Text:
------------------------------------------------

She is briefly sealed off from reality during the Jet Black Wedding feast, and is later seemingly killed by Iihiko when buying time for her friends to escape. A previously recorded afterimage of her later appears before Kumagawa in his dreams, presenting him with two of her skills, destroying the "unlucky star" that Misogi was born under so he could move forward, and saying that she loved him like a little brother, despite their seeming antagonism. The main ambiguous part of her supposed death is that her 700 million human component cells did not fall down dead with her, and that it would have been very easy for her to avoid through subterfuge. She later briefly appears to Zenkichi during the final confrontation with Iihiko, revealing that she did in fact survive, but has not reentered the main storyline.
- (不知火 半纏, Shiranui Hanten)
 A student who transferred to Hakoniwa alongside Ajimu, Hanten is described as "The Inhuman That is But There". Classified as a "Not Equal" along with Ajimu, he is a member of the same family as Hansode and the headmaster. Hanten has been Ajimu's companion for over 150 years, having been recognized as the first being that she encountered in over three trillion years who possessed the same nature as her, though in truth his status as a Not-Equal came about when he became her shadow. He is responsible for establishing the Shiranui family to support the Kurokami group and protecting unique existences from the shadows; according to the Shiranui family, their hidden village was founded on the site where he first appeared. Since his introduction, Hanten's face has not been seen, as he always stands behind Ajimu with his back turned to the viewer or is concealed by other means, like speech bubbles.

------------------------------------------------

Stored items
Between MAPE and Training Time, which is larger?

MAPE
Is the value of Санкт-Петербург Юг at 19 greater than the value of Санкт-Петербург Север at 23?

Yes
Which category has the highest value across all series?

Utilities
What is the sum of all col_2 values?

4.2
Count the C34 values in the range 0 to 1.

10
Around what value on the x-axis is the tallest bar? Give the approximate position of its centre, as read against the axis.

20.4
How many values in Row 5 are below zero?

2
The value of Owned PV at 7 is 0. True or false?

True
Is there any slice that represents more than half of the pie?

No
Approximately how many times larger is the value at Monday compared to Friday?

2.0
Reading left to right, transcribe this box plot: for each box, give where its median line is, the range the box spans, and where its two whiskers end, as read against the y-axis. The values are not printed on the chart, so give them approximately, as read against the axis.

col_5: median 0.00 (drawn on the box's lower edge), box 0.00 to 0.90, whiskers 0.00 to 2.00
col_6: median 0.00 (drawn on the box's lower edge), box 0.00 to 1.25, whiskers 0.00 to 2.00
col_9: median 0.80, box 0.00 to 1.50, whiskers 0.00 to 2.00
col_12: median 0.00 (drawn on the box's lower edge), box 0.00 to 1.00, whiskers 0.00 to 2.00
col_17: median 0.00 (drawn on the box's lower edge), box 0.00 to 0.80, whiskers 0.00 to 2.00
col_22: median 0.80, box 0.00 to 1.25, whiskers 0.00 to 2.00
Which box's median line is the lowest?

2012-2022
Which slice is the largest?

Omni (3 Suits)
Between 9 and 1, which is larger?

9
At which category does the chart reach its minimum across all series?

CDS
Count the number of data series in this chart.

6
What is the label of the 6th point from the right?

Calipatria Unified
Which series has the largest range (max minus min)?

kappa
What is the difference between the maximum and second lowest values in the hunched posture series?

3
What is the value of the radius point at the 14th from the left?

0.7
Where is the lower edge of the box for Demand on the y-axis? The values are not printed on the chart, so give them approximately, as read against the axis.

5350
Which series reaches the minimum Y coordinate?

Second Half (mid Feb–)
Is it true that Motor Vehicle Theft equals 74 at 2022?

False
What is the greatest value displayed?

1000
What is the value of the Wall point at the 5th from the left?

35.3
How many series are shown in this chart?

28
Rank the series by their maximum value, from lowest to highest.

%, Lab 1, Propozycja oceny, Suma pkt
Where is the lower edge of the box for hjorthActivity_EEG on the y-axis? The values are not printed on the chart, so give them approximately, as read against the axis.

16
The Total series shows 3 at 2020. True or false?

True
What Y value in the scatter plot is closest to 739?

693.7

------------------------------------------------

Using the information:
- 1) According to the character profiles, for how long has Hanten been Ajimu's companion?
- 2) Render this sentence from the character profiles in Spanish: "Classified as a 'Not Equal' along with Ajimu, he is a member of the same family as Hansode and the headmaster."
- 3) Write what comes next in the character profiles, picking up after the final sentence about Hanten.
The stored items have no connection to the character profiles.

Solved problems:
- 1) For over 150 years.

- 2) Clasificado como «Not Equal» junto con Ajimu, es miembro de la misma familia que Hansode y el director.

- 3)
Upon Najimi's death at the hands of Iihiko, he reveals that he has been prompted to act now that his and Ajimu's positions have been reversed, revealing his face and speaking for the first time. As with Anshin'in, he requests to be called Hanten'in (反転院 (はんてんいん)). As her shadow, he had anticipated that Anshin'in would outlive him, and had founded the Shiranui village so there would be successors to his role as a protector of unique existences such as Najimi. His ability is capable of creating any ability he wants. Hanten used this skill to create Devil Style for Zenkichi and at least 100 skills for Ajimu. Unlike most skills in Medaka Box, this skill wasn't given name, so it's described only as "The skill to make skills". Hanten reveals that the power came about in response to helping Anshin'in fulfill the Flask Plan as she envisioned it.

==Works cited==
- "Ch." and "Vol." are shortened forms for chapter and volume and refer to the appropriate sections in the Medaka Box manga, written by Nisio Isin, illustrated by Akira Akatsuki, published by Shueisha in 18 volumes.
- "Ep." is shortened form for episode and refers to an episode number of the Medaka Box anime. "AB Ep." refers to episodes in Medaka Box Abnormal.